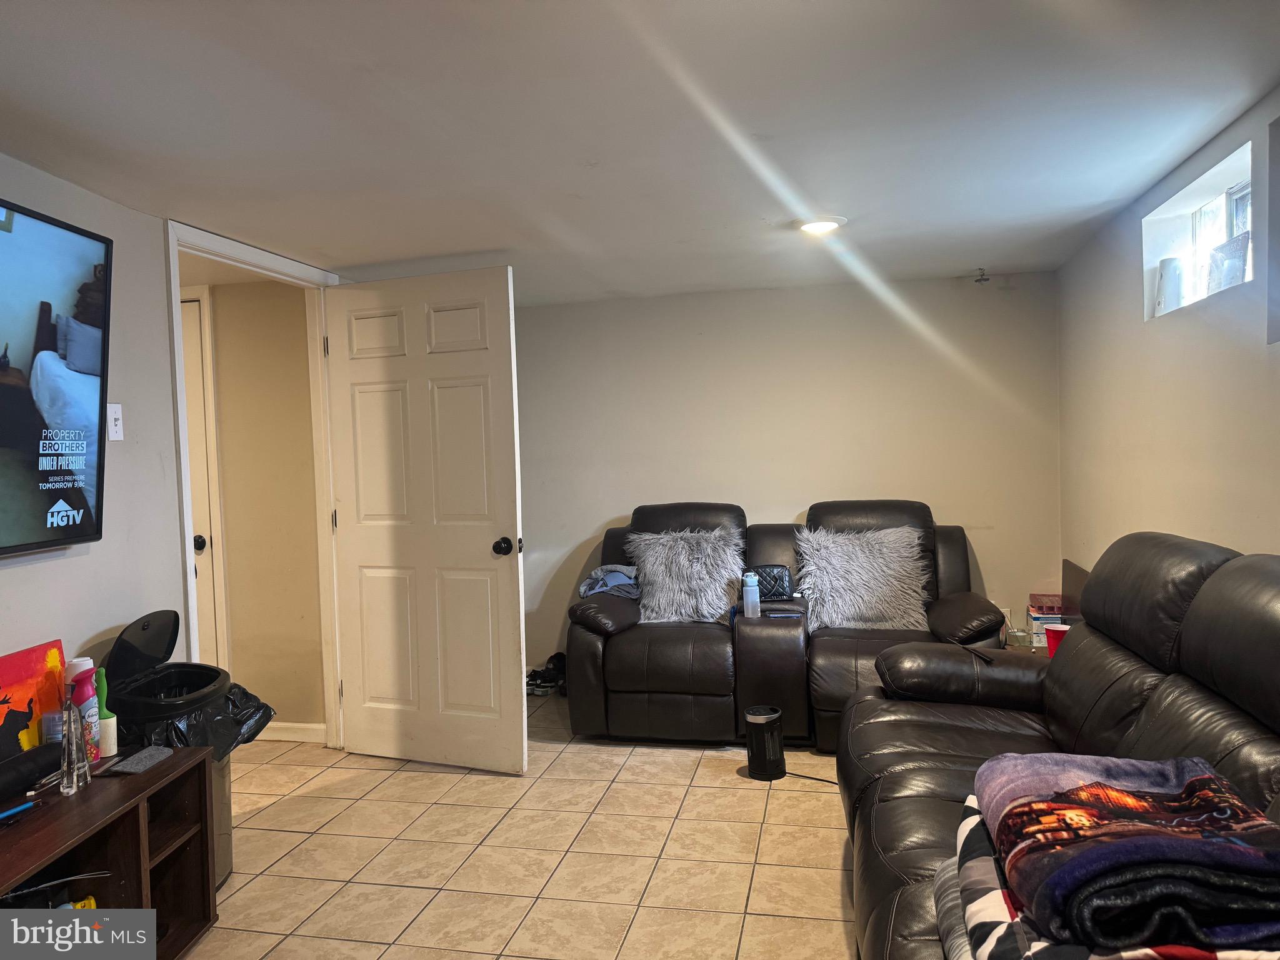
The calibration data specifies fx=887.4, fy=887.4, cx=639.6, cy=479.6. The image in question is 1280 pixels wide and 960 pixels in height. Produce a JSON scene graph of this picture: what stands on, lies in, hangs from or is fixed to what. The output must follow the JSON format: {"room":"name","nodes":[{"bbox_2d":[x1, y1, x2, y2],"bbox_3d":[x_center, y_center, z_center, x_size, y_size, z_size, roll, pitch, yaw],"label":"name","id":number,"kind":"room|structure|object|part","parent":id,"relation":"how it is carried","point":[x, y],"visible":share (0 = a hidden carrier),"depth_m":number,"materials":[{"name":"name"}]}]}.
{"room":"living room","nodes":[
{"label":"living room","id":0,"kind":"room"},
{"bbox_2d":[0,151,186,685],"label":"left wall","id":1,"kind":"structure","parent":0,"point":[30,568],"depth_m":2.84,"materials":[{"name":"grey paint"}]},
{"bbox_2d":[0,196,113,557],"bbox_3d":[-1.715,-0.245,1.987,0.088,0.896,1.362,-1,2,12],"label":"television","id":2,"kind":"object","parent":1,"relation":"attached to","point":[78,530],"visible":1,"depth_m":2.41,"materials":[{"name":"black plastic"}]},
{"bbox_2d":[106,403,124,440],"bbox_3d":[-1.649,-0.181,2.790,0.019,0.115,0.071,-1,2,12],"label":"light switch","id":3,"kind":"object","parent":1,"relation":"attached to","point":[112,434],"visible":0.93,"depth_m":2.79,"materials":[{"name":"white plastic"}]},
{"bbox_2d":[163,220,343,747],"bbox_3d":[-1.550,0.182,3.571,0.166,2.150,1.068,-1,2,12],"label":"door frame","id":4,"kind":"structure","parent":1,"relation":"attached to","point":[175,297],"depth_m":3.86,"materials":[{"name":"white paint"}]},
{"bbox_2d":[323,266,527,775],"bbox_3d":[-0.929,0.180,3.795,0.904,2.071,0.179,-1,2,22],"label":"door","id":5,"kind":"structure","parent":4,"relation":"attached to","point":[478,391],"depth_m":3.77,"materials":[{"name":"white paint"}]},
{"bbox_3d":[-0.559,0.274,3.659,0.075,0.072,0.092,-1,2,22],"label":"doorknob","id":6,"kind":"part","parent":5,"relation":"part of","materials":[{"name":"black metal"}]},
{"bbox_2d":[193,280,326,733],"bbox_3d":[-2.506,0.159,4.434,2.352,2.188,0.126,-1,2,12],"label":"hallway wall","id":7,"kind":"structure","parent":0,"point":[232,565],"depth_m":4.24,"materials":[{"name":"beige paint"}]},
{"bbox_2d":[180,294,223,661],"bbox_3d":[-2.455,0.211,4.318,0.910,2.074,0.098,-1,2,12],"label":"hallway door","id":8,"kind":"structure","parent":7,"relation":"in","point":[194,394],"depth_m":4.26,"materials":[{"name":"white paint"}]},
{"bbox_3d":[-2.097,0.309,4.238,0.068,0.067,0.074,-1,2,12],"label":"doorknob","id":9,"kind":"part","parent":8,"relation":"part of","materials":[{"name":"black metal"}]},
{"bbox_2d":[256,721,324,743],"bbox_3d":[-2.031,1.195,4.236,1.243,0.087,0.016,-1,2,12],"label":"baseboard","id":10,"kind":"structure","parent":7,"relation":"attached to","point":[290,724],"depth_m":4.17,"materials":[{"name":"white paint"}]},
{"bbox_2d":[170,693,859,959],"bbox_3d":[-0.411,1.313,2.121,4.991,0.097,6.152,-1,2,12],"label":"tile floor","id":11,"kind":"structure","parent":0,"point":[714,789],"depth_m":2.92,"materials":[{"name":"beige tile"}]},
{"bbox_2d":[0,745,219,959],"bbox_3d":[-1.413,1.044,1.848,0.433,0.517,1.370,-1,2,1],"label":"tv stand","id":12,"kind":"object","parent":11,"relation":"on","point":[205,767],"visible":0.83,"depth_m":2.19,"materials":[{"name":"brown wood"}]},
{"bbox_2d":[0,800,36,820],"bbox_3d":[-1.444,0.758,1.994,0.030,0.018,0.167,-1,2,18],"label":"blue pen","id":13,"kind":"object","parent":12,"relation":"on","point":[22,807],"visible":1,"depth_m":2.03,"materials":[{"name":"blue plastic"}]},
{"bbox_2d":[0,742,61,798],"bbox_3d":[-1.540,0.716,2.098,0.106,0.078,0.377,-1,2,12],"label":"black case","id":14,"kind":"object","parent":12,"relation":"on","point":[33,762],"visible":0.99,"depth_m":2.16,"materials":[{"name":"black"}]},
{"bbox_2d":[0,639,68,758],"bbox_3d":[-1.639,0.617,2.305,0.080,0.321,0.388,-1,2,12],"label":"painting","id":15,"kind":"object","parent":12,"relation":"on","point":[14,657],"visible":0.8,"depth_m":2.36},
{"bbox_2d":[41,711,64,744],"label":"bottle","id":16,"kind":"object","parent":12,"relation":"on","point":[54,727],"visible":0.46,"depth_m":2.33,"materials":[{"name":"clear"}]},
{"bbox_2d":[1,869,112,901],"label":"cable","id":17,"kind":"object","parent":12,"relation":"in","point":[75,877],"visible":0.84,"depth_m":2.03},
{"bbox_2d":[59,690,89,794],"bbox_3d":[-1.391,0.635,2.173,0.055,0.243,0.097,-2,2,-21],"label":"glass bottle","id":18,"kind":"object","parent":12,"relation":"on","point":[70,730],"visible":1,"depth_m":2.15,"materials":[{"name":"clear glass"}]},
{"bbox_2d":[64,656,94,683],"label":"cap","id":19,"kind":"object","parent":12,"relation":"on","point":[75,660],"visible":0.19,"depth_m":2.44,"materials":[{"name":"white plastic"}]},
{"bbox_2d":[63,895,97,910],"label":"yellow object","id":20,"kind":"object","parent":12,"relation":"in","point":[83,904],"visible":0.3,"depth_m":2.17,"materials":[{"name":"yellow"}]},
{"bbox_2d":[68,660,102,761],"bbox_3d":[-1.470,0.619,2.346,0.067,0.267,0.068,-1,2,12],"label":"pink bottle","id":21,"kind":"object","parent":12,"relation":"on","point":[83,681],"visible":0.68,"depth_m":2.33,"materials":[{"name":"plastic"}]},
{"bbox_2d":[93,666,118,756],"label":"lint roller","id":22,"kind":"object","parent":12,"relation":"on","point":[104,743],"visible":0.73,"depth_m":2.39,"materials":[{"name":"plastic"}]},
{"bbox_2d":[103,745,174,775],"bbox_3d":[-1.325,0.744,2.359,0.094,0.013,0.166,-1,2,12],"label":"pad","id":23,"kind":"object","parent":12,"relation":"on","point":[139,757],"visible":0.99,"depth_m":2.34,"materials":[{"name":"grey fabric"}]},
{"bbox_2d":[104,606,271,888],"bbox_3d":[-1.399,0.848,2.729,0.406,0.851,0.426,-1,2,0],"label":"trash can","id":24,"kind":"object","parent":11,"relation":"on","point":[125,654],"visible":0.38,"depth_m":2.69,"materials":[{"name":"black plastic"}]},
{"bbox_2d":[111,671,276,760],"bbox_3d":[-1.423,0.819,2.762,0.417,0.369,0.428,-1,2,12],"label":"trash bag","id":25,"kind":"object","parent":24,"relation":"in","point":[247,708],"visible":0.2,"depth_m":2.70,"materials":[{"name":"black plastic"}]},
{"bbox_2d":[526,651,568,695],"bbox_3d":[-0.493,1.089,5.010,0.312,0.172,0.234,-1,2,12],"label":"shoes","id":26,"kind":"object","parent":11,"relation":"on","point":[539,676],"visible":0.68,"depth_m":4.95,"materials":[{"name":"black"}]},
{"bbox_2d":[745,705,786,780],"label":"space heater","id":27,"kind":"object","parent":11,"relation":"on","point":[759,759],"visible":0.99,"depth_m":3.54,"materials":[{"name":"black plastic"}]},
{"bbox_2d":[556,500,1009,750],"bbox_3d":[0.671,0.644,4.256,2.000,1.016,1.014,-1,2,12],"label":"loveseat","id":28,"kind":"object","parent":11,"relation":"on","point":[653,644],"visible":0.66,"depth_m":3.98,"materials":[{"name":"leather"}]},
{"bbox_2d":[578,563,640,599],"bbox_3d":[-0.133,0.509,4.457,0.337,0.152,0.323,-3,2,-35],"label":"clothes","id":29,"kind":"object","parent":28,"relation":"on","point":[592,576],"visible":0.64,"depth_m":4.37,"materials":[{"name":"blue fabric"}]},
{"bbox_2d":[624,526,746,623],"bbox_3d":[0.232,0.467,4.371,0.631,0.464,0.336,-1,2,12],"label":"fur pillow","id":30,"kind":"object","parent":28,"relation":"on","point":[647,565],"visible":0.91,"depth_m":4.29,"materials":[{"name":"grey fur"}]},
{"bbox_2d":[741,570,760,617],"bbox_3d":[0.497,0.515,3.972,0.075,0.201,0.067,-1,2,12],"label":"water bottle","id":31,"kind":"object","parent":28,"relation":"on","point":[748,595],"visible":1,"depth_m":3.95,"materials":[{"name":"plastic"}]},
{"bbox_2d":[745,564,796,600],"bbox_3d":[0.605,0.505,4.355,0.312,0.171,0.176,-1,2,12],"label":"black handbag","id":32,"kind":"object","parent":28,"relation":"on","point":[775,587],"visible":0.61,"depth_m":4.30,"materials":[{"name":"black leather"}]},
{"bbox_2d":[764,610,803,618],"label":"phone","id":33,"kind":"object","parent":28,"relation":"on","point":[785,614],"visible":0.99,"depth_m":3.94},
{"bbox_2d":[796,524,933,631],"bbox_3d":[1.065,0.461,4.206,0.652,0.486,0.330,-1,2,12],"label":"fur pillow","id":34,"kind":"object","parent":28,"relation":"on","point":[867,598],"visible":0.93,"depth_m":4.13,"materials":[{"name":"grey fur"}]},
{"bbox_2d":[780,770,840,784],"bbox_3d":[0.722,1.179,3.520,0.377,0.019,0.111,0,3,43],"label":"power cord","id":35,"kind":"object","parent":11,"relation":"on","point":[812,778],"visible":0.58,"depth_m":3.53,"materials":[{"name":"black plastic"}]},
{"bbox_2d":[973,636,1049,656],"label":"side table","id":36,"kind":"object","parent":11,"relation":"on","point":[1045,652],"visible":0.1,"depth_m":3.87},
{"bbox_2d":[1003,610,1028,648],"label":"glass jar","id":37,"kind":"object","parent":36,"relation":"on","point":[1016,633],"visible":0.91,"depth_m":3.91,"materials":[{"name":"clear glass"}]},
{"bbox_2d":[1026,593,1064,646],"bbox_3d":[1.974,0.663,4.228,0.213,0.196,0.201,-1,2,12],"label":"box","id":38,"kind":"object","parent":36,"relation":"on","point":[1037,614],"visible":0.6,"depth_m":4.18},
{"bbox_2d":[1044,622,1071,655],"bbox_3d":[1.589,0.619,3.360,0.104,0.129,0.096,-1,2,12],"label":"red cup","id":39,"kind":"object","parent":36,"relation":"on","point":[1050,641],"visible":0.46,"depth_m":3.34,"materials":[{"name":"red plastic"}]},
{"bbox_2d":[1059,558,1089,625],"bbox_3d":[1.894,0.554,3.809,0.095,0.360,0.471,-1,2,12],"label":"picture frame","id":40,"kind":"object","parent":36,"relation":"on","point":[1074,568],"visible":0.35,"depth_m":3.87,"materials":[{"name":"brown"}]},
{"bbox_2d":[839,530,1279,959],"bbox_3d":[1.051,0.702,1.902,1.002,1.032,2.269,-1,2,12],"label":"leather sofa","id":41,"kind":"object","parent":11,"relation":"on","point":[1072,652],"visible":0.78,"depth_m":2.11,"materials":[{"name":"leather"}]},
{"bbox_2d":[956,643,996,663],"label":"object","id":42,"kind":"object","parent":41,"relation":"on","point":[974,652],"visible":0.97,"depth_m":2.95,"materials":[{"name":"black plastic"}]},
{"bbox_2d":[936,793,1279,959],"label":"patterned blanket","id":43,"kind":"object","parent":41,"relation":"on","point":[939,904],"visible":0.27,"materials":[{"name":"multicoloured fabric"}]},
{"bbox_2d":[973,751,1279,959],"bbox_3d":[0.764,0.564,1.349,0.466,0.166,0.462,-1,2,12],"label":"folded blanket","id":44,"kind":"object","parent":41,"relation":"on","point":[1090,786],"visible":0.99,"depth_m":1.24,"materials":[{"name":"fabric"}]},
{"bbox_2d":[0,0,1279,304],"bbox_3d":[-0.319,-0.969,2.091,4.053,0.109,6.006,-1,2,12],"label":"ceiling","id":45,"kind":"structure","parent":0,"point":[955,259],"depth_m":2.32,"materials":[{"name":"white paint"}]},
{"bbox_2d":[793,214,845,233],"bbox_3d":[0.686,-0.978,3.410,0.201,0.021,0.200,-1,2,12],"label":"ceiling light","id":46,"kind":"object","parent":45,"relation":"attached to","point":[809,227],"visible":0.99,"depth_m":3.38,"materials":[{"name":"white"}]},
{"bbox_2d":[973,268,990,283],"bbox_3d":[1.694,-1.006,4.395,0.069,0.064,0.074,-1,2,12],"label":"sprinkler head","id":47,"kind":"object","parent":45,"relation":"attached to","point":[981,275],"visible":0.99,"depth_m":4.39},
{"bbox_2d":[513,270,1058,675],"bbox_3d":[0.529,0.051,4.892,3.326,2.186,0.137,-1,2,12],"label":"back wall","id":48,"kind":"structure","parent":0,"point":[788,490],"depth_m":4.74,"materials":[{"name":"paint"}]},
{"bbox_2d":[1058,89,1279,576],"bbox_3d":[1.583,0.147,1.704,0.162,2.186,5.635,-1,2,12],"label":"right wall","id":49,"kind":"structure","parent":0,"point":[1114,272],"depth_m":2.98,"materials":[{"name":"paint"}]},
{"bbox_2d":[1141,143,1255,318],"bbox_3d":[1.852,-0.752,2.842,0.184,0.406,0.841,-1,2,12],"label":"window","id":50,"kind":"structure","parent":49,"relation":"in","point":[1228,202],"depth_m":3.03,"materials":[{"name":"white"}]},
{"bbox_2d":[1153,255,1183,315],"bbox_3d":[1.915,-0.686,3.214,0.097,0.217,0.102,-2,2,-15],"label":"white container","id":51,"kind":"object","parent":50,"relation":"in","point":[1167,291],"visible":0.85,"depth_m":3.18,"materials":[{"name":"white"}]},
{"bbox_2d":[1204,230,1249,293],"bbox_3d":[1.872,-0.670,2.808,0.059,0.193,0.216,-2,2,-3],"label":"picture","id":52,"kind":"object","parent":50,"relation":"in","point":[1230,264],"visible":0.75,"depth_m":2.80}
]}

::::::::

Scan the lines above, and whenever one holds the string "room", copy it.

■ FINAL ANSWER ■
The calibration data specifies fx=887.4, fy=887.4, cx=639.6, cy=479.6. The image in question is 1280 pixels wide and 960 pixels in height. Produce a JSON scene graph of this picture: what stands on, lies in, hangs from or is fixed to what. The output must follow the JSON format: {"room":"name","nodes":[{"bbox_2d":[x1, y1, x2, y2],"bbox_3d":[x_center, y_center, z_center, x_size, y_size, z_size, roll, pitch, yaw],"label":"name","id":number,"kind":"room|structure|object|part","parent":id,"relation":"how it is carried","point":[x, y],"visible":share (0 = a hidden carrier),"depth_m":number,"materials":[{"name":"name"}]}]}.
{"room":"living room","nodes":[
{"label":"living room","id":0,"kind":"room"},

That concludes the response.